## Exercise
Print every line of the data below word for word, keeping the original order.

## Information provided
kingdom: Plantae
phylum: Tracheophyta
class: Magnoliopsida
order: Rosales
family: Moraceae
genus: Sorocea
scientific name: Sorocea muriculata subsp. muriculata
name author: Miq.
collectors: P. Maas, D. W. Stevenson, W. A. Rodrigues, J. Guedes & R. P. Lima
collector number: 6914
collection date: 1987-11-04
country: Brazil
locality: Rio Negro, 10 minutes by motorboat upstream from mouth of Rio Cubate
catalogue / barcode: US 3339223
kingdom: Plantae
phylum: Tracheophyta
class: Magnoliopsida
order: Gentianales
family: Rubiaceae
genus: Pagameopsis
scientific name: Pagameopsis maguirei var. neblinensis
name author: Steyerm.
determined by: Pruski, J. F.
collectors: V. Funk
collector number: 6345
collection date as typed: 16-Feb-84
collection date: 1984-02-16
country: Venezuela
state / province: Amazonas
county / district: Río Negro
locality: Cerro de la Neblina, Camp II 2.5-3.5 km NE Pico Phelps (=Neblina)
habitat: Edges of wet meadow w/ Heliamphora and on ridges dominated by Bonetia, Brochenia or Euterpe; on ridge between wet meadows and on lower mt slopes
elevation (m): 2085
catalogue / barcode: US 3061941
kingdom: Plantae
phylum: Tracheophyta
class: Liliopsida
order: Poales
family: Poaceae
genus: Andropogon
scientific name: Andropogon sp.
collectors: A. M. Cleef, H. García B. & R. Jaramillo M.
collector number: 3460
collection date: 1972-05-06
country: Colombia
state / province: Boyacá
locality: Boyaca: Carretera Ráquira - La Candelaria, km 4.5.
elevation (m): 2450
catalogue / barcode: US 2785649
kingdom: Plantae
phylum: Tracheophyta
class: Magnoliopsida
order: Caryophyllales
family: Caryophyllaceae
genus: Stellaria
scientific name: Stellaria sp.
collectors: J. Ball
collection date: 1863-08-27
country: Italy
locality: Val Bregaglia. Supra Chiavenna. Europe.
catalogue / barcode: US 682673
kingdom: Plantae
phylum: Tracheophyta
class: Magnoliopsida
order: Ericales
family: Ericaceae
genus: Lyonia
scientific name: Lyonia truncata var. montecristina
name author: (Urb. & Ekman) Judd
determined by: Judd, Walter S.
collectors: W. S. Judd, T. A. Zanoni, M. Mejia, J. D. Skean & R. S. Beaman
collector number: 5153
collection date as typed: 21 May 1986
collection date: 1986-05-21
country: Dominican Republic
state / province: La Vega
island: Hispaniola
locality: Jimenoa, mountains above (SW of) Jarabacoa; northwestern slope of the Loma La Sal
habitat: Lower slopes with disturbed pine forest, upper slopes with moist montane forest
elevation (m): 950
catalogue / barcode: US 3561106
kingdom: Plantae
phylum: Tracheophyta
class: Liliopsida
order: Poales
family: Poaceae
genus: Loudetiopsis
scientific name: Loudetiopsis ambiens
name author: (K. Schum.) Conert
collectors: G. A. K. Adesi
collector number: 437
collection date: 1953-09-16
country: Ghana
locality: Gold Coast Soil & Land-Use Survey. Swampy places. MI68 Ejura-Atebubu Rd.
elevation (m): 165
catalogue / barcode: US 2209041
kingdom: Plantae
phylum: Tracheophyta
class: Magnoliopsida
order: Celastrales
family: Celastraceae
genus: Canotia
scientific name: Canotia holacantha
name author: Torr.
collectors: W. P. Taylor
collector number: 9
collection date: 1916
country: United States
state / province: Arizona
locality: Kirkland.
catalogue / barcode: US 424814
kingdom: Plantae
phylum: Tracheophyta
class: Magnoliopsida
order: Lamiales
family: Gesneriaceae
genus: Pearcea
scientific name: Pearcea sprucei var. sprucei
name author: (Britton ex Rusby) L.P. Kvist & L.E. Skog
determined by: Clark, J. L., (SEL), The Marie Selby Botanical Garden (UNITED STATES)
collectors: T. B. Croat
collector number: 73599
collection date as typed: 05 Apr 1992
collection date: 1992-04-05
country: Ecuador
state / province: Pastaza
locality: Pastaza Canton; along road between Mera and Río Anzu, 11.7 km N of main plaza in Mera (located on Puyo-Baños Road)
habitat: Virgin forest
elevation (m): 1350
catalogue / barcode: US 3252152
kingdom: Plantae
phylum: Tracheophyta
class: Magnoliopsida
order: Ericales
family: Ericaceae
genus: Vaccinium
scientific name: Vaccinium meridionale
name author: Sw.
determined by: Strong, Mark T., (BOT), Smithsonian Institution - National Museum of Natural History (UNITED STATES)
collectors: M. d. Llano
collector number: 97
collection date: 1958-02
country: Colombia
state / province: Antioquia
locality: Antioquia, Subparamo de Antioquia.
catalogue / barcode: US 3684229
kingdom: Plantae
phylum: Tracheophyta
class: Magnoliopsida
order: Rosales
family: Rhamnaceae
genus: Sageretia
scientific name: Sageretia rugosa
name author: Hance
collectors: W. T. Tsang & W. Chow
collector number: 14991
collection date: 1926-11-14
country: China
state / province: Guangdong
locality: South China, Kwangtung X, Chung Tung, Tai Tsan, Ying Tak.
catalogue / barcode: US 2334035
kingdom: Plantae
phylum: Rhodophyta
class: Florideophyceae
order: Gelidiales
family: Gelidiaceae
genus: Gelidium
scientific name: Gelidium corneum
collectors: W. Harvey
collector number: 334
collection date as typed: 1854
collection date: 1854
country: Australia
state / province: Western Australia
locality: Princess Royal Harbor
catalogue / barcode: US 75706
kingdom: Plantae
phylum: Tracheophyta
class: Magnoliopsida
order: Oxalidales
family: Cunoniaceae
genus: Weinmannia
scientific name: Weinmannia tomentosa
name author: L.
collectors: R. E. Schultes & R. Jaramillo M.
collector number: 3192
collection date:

## Response to this exercise
kingdom: Plantae
phylum: Tracheophyta
class: Magnoliopsida
order: Rosales
family: Moraceae
genus: Sorocea
scientific name: Sorocea muriculata subsp. muriculata
name author: Miq.
collectors: P. Maas, D. W. Stevenson, W. A. Rodrigues, J. Guedes & R. P. Lima
collector number: 6914
collection date: 1987-11-04
country: Brazil
locality: Rio Negro, 10 minutes by motorboat upstream from mouth of Rio Cubate
catalogue / barcode: US 3339223
kingdom: Plantae
phylum: Tracheophyta
class: Magnoliopsida
order: Gentianales
family: Rubiaceae
genus: Pagameopsis
scientific name: Pagameopsis maguirei var. neblinensis
name author: Steyerm.
determined by: Pruski, J. F.
collectors: V. Funk
collector number: 6345
collection date as typed: 16-Feb-84
collection date: 1984-02-16
country: Venezuela
state / province: Amazonas
county / district: Río Negro
locality: Cerro de la Neblina, Camp II 2.5-3.5 km NE Pico Phelps (=Neblina)
habitat: Edges of wet meadow w/ Heliamphora and on ridges dominated by Bonetia, Brochenia or Euterpe; on ridge between wet meadows and on lower mt slopes
elevation (m): 2085
catalogue / barcode: US 3061941
kingdom: Plantae
phylum: Tracheophyta
class: Liliopsida
order: Poales
family: Poaceae
genus: Andropogon
scientific name: Andropogon sp.
collectors: A. M. Cleef, H. García B. & R. Jaramillo M.
collector number: 3460
collection date: 1972-05-06
country: Colombia
state / province: Boyacá
locality: Boyaca: Carretera Ráquira - La Candelaria, km 4.5.
elevation (m): 2450
catalogue / barcode: US 2785649
kingdom: Plantae
phylum: Tracheophyta
class: Magnoliopsida
order: Caryophyllales
family: Caryophyllaceae
genus: Stellaria
scientific name: Stellaria sp.
collectors: J. Ball
collection date: 1863-08-27
country: Italy
locality: Val Bregaglia. Supra Chiavenna. Europe.
catalogue / barcode: US 682673
kingdom: Plantae
phylum: Tracheophyta
class: Magnoliopsida
order: Ericales
family: Ericaceae
genus: Lyonia
scientific name: Lyonia truncata var. montecristina
name author: (Urb. & Ekman) Judd
determined by: Judd, Walter S.
collectors: W. S. Judd, T. A. Zanoni, M. Mejia, J. D. Skean & R. S. Beaman
collector number: 5153
collection date as typed: 21 May 1986
collection date: 1986-05-21
country: Dominican Republic
state / province: La Vega
island: Hispaniola
locality: Jimenoa, mountains above (SW of) Jarabacoa; northwestern slope of the Loma La Sal
habitat: Lower slopes with disturbed pine forest, upper slopes with moist montane forest
elevation (m): 950
catalogue / barcode: US 3561106
kingdom: Plantae
phylum: Tracheophyta
class: Liliopsida
order: Poales
family: Poaceae
genus: Loudetiopsis
scientific name: Loudetiopsis ambiens
name author: (K. Schum.) Conert
collectors: G. A. K. Adesi
collector number: 437
collection date: 1953-09-16
country: Ghana
locality: Gold Coast Soil & Land-Use Survey. Swampy places. MI68 Ejura-Atebubu Rd.
elevation (m): 165
catalogue / barcode: US 2209041
kingdom: Plantae
phylum: Tracheophyta
class: Magnoliopsida
order: Celastrales
family: Celastraceae
genus: Canotia
scientific name: Canotia holacantha
name author: Torr.
collectors: W. P. Taylor
collector number: 9
collection date: 1916
country: United States
state / province: Arizona
locality: Kirkland.
catalogue / barcode: US 424814
kingdom: Plantae
phylum: Tracheophyta
class: Magnoliopsida
order: Lamiales
family: Gesneriaceae
genus: Pearcea
scientific name: Pearcea sprucei var. sprucei
name author: (Britton ex Rusby) L.P. Kvist & L.E. Skog
determined by: Clark, J. L., (SEL), The Marie Selby Botanical Garden (UNITED STATES)
collectors: T. B. Croat
collector number: 73599
collection date as typed: 05 Apr 1992
collection date: 1992-04-05
country: Ecuador
state / province: Pastaza
locality: Pastaza Canton; along road between Mera and Río Anzu, 11.7 km N of main plaza in Mera (located on Puyo-Baños Road)
habitat: Virgin forest
elevation (m): 1350
catalogue / barcode: US 3252152
kingdom: Plantae
phylum: Tracheophyta
class: Magnoliopsida
order: Ericales
family: Ericaceae
genus: Vaccinium
scientific name: Vaccinium meridionale
name author: Sw.
determined by: Strong, Mark T., (BOT), Smithsonian Institution - National Museum of Natural History (UNITED STATES)
collectors: M. d. Llano
collector number: 97
collection date: 1958-02
country: Colombia
state / province: Antioquia
locality: Antioquia, Subparamo de Antioquia.
catalogue / barcode: US 3684229
kingdom: Plantae
phylum: Tracheophyta
class: Magnoliopsida
order: Rosales
family: Rhamnaceae
genus: Sageretia
scientific name: Sageretia rugosa
name author: Hance
collectors: W. T. Tsang & W. Chow
collector number: 14991
collection date: 1926-11-14
country: China
state / province: Guangdong
locality: South China, Kwangtung X, Chung Tung, Tai Tsan, Ying Tak.
catalogue / barcode: US 2334035
kingdom: Plantae
phylum: Rhodophyta
class: Florideophyceae
order: Gelidiales
family: Gelidiaceae
genus: Gelidium
scientific name: Gelidium corneum
collectors: W. Harvey
collector number: 334
collection date as typed: 1854
collection date: 1854
country: Australia
state / province: Western Australia
locality: Princess Royal Harbor
catalogue / barcode: US 75706
kingdom: Plantae
phylum: Tracheophyta
class: Magnoliopsida
order: Oxalidales
family: Cunoniaceae
genus: Weinmannia
scientific name: Weinmannia tomentosa
name author: L.
collectors: R. E. Schultes & R. Jaramillo M.
collector number: 3192
collection date:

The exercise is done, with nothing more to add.